Tirer parti de la stabilité thermique du sous-sol pour chauffer des bâtiments en surface : c’est le principe de la géothermie. À Rennes, une ligne de métro a été équipée. Les retours sont prometteurs.
29 mars 2024
Un ouvrier équipe en tubes échangeurs thermiques les parois en béton lors de la construction du métro de Rennes.

Un ouvrier équipe en tubes échangeurs thermiques les parois en béton lors de la construction du métro de Rennes.

© Aquassys / JF Gobichon

Un potentiel inexploité ?

Et si l’on profitait de la chaleur du sous-sol dans le métro pour chauffer des logements par géothermie ? C’est ce que fait la métropole de Rennes : lors de la construction de la ligne B du métro, celle-ci a décidé d’équiper d’échangeurs géothermiques les parois moulées et radiers (les plates-formes maçonnées qui supportent les infrastructures) des stations Sainte-Anne, Jules Ferry, Saint-Germain et Cleunay.

Une première en France – et même au monde, au vu de la surface équipée – qui permet aujourd’hui de chauffer 112 logements et 1 000 mètres carrés de bureau. Le potentiel des échangeurs déjà en place permettrait même d’en chauffer davantage.

Cette solution avantageuse tant au plan économique qu’environnemental reste pourtant, aujourd’hui encore, sous-exploitée. Des retours d’expérience tels que celui de la métropole de Rennes seront donc précieux pour ouvrir la voie.

Car l’exemple du métro de la capitale bretonne montre que les obstacles ne sont pas tant techniques qu’organisationnels, avec des pratiques à faire évoluer, et surtout des collectivités territoriales à convaincre et impliquer en amont des grands projets de génie civil.

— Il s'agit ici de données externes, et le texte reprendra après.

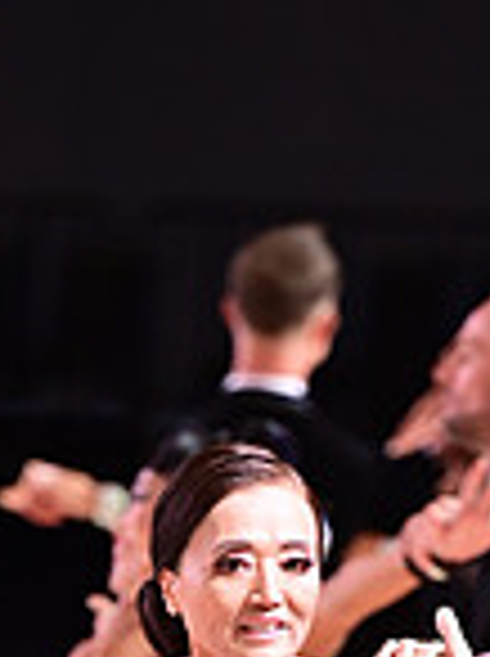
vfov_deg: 3.2
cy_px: 936
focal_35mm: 612
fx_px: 11585
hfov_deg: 2.4
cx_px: 409
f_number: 2.8
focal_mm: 160
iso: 1600
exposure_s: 1/320
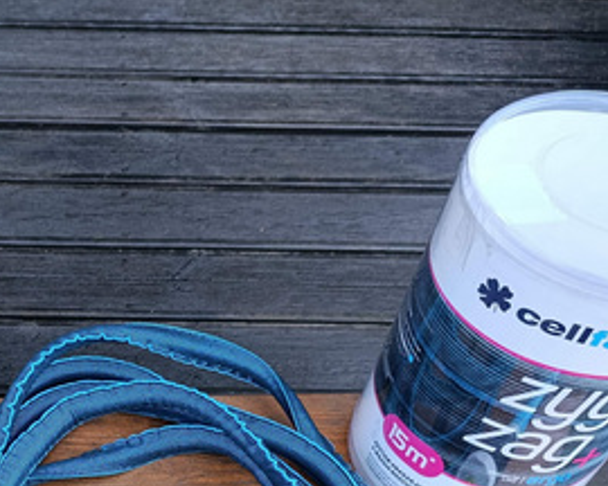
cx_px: 29
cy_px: 506
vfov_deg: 28.1
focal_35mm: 50
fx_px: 900
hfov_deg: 34.6
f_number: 1.65
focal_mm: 6.11
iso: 486
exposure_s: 1/100
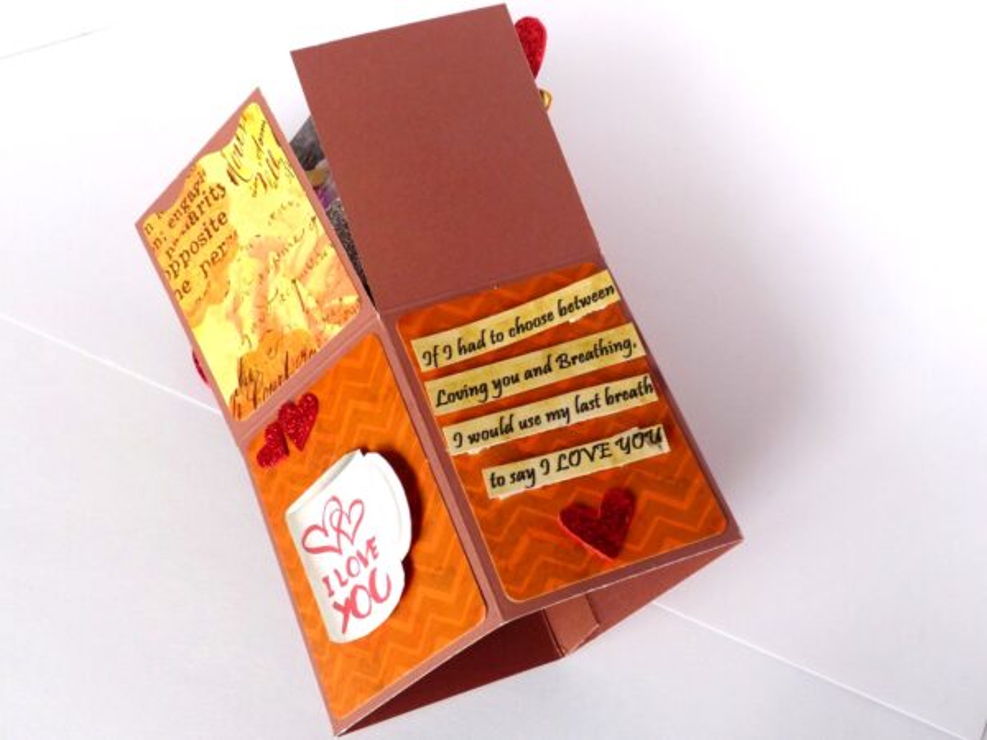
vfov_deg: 29.7
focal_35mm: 49
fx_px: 1397
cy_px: 370
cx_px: 494
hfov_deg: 38.9
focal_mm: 8.7
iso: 100
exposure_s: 1/125
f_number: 3.5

Géostructures énergétiques, mode d’emploi

Commençons par rappeler ce qu’est la "géothermie". Les amateurs de vin le savent, la température d’une cave varie peu au cours de l’année. La géothermie consiste donc à tirer parti de la température du sous-sol, moins sujette aux variations qu’en surface, pour échanger de la chaleur et chauffer - ou refroidir - nos bâtiments.

Les géostructures énergétiques - aussi appelées thermoactives - font ainsi partie de la grande famille des dispositifs géothermiques dits "de surface", c’est-à-dire installés dans le proche sous-sol, jusqu’à quelques dizaines de mètres de profondeur. Concrètement, ces géostructures sont équipées de pompes à chaleur, qui leur permettent de chauffer - ou refroidir - les bâtiments avoisinants.

Le principe consiste à utiliser les fondations de bâtiments ou les ouvrages de génie civil (fondations par pieux, tunnels, stations de métro…) comme échangeurs géothermiques, en y installant des tubes échangeurs de chaleur au moment de leur construction. Lorsque ce sont les pieux de fondations qui sont équipés, on parle de pieux géothermiques.

Ces éléments nécessaires sur le plan structural se voient alors conférer une seconde fonction énergétique, qui permet de faire l’économie de forages dédiés à la géothermie. Le surcoût associé est très faible par rapport aux bénéfices qui en sont tirés. Cela permet également d’améliorer le bilan carbone de l’ouvrage.

Cette technologie est connue et développée depuis les années 1980. Pourtant, le développement à grande échelle de cette source d’énergie non-intermittente (contrairement au solaire ou à l’éolien par exemple), renouvelable, à faible risque, locale et décarbonée, est encore bien inférieur à son potentiel.

Le métro, un cas d’usage intéressant

Dans cette affaire, la métropole de Rennes fait office de pionnière. C’est la première fois qu’une surface aussi vaste est équipée (près de 4000 m2 de radiers et 3600 m2 de parois moulés) et que la chaleur produite est destinée à des bâtiments de surface, n’ayant rien à voir avec l’infrastructure du métro en elle-même.

Pour faire aboutir le projet, la métropole de Rennes a pourtant du surmonter des difficultés. Elles ne sont pas tant d’ordre technique qu’administratif. En effet, malgré leur bonne volonté pour intégrer des sources d’énergie renouvelable locales, les maîtres d’ouvrages d’infrastructures de transports en commun ont souvent du mal à estimer le potentiel des projets, par manque de retour d’expérience.

Dans ces conditions, la réussite de la métropole de Rennes peut-elle ouvrir la voie en démontrant l’intérêt de la technologie et inspirer d’autres collectivités locales ? C’est pour identifier les verrous qui pèsent sur son développement et tirer le maximum d’enseignement de l’expérience rennaise qu’a été monté le projet de recherche THERMETRENNES, soutenu par l’ADEME.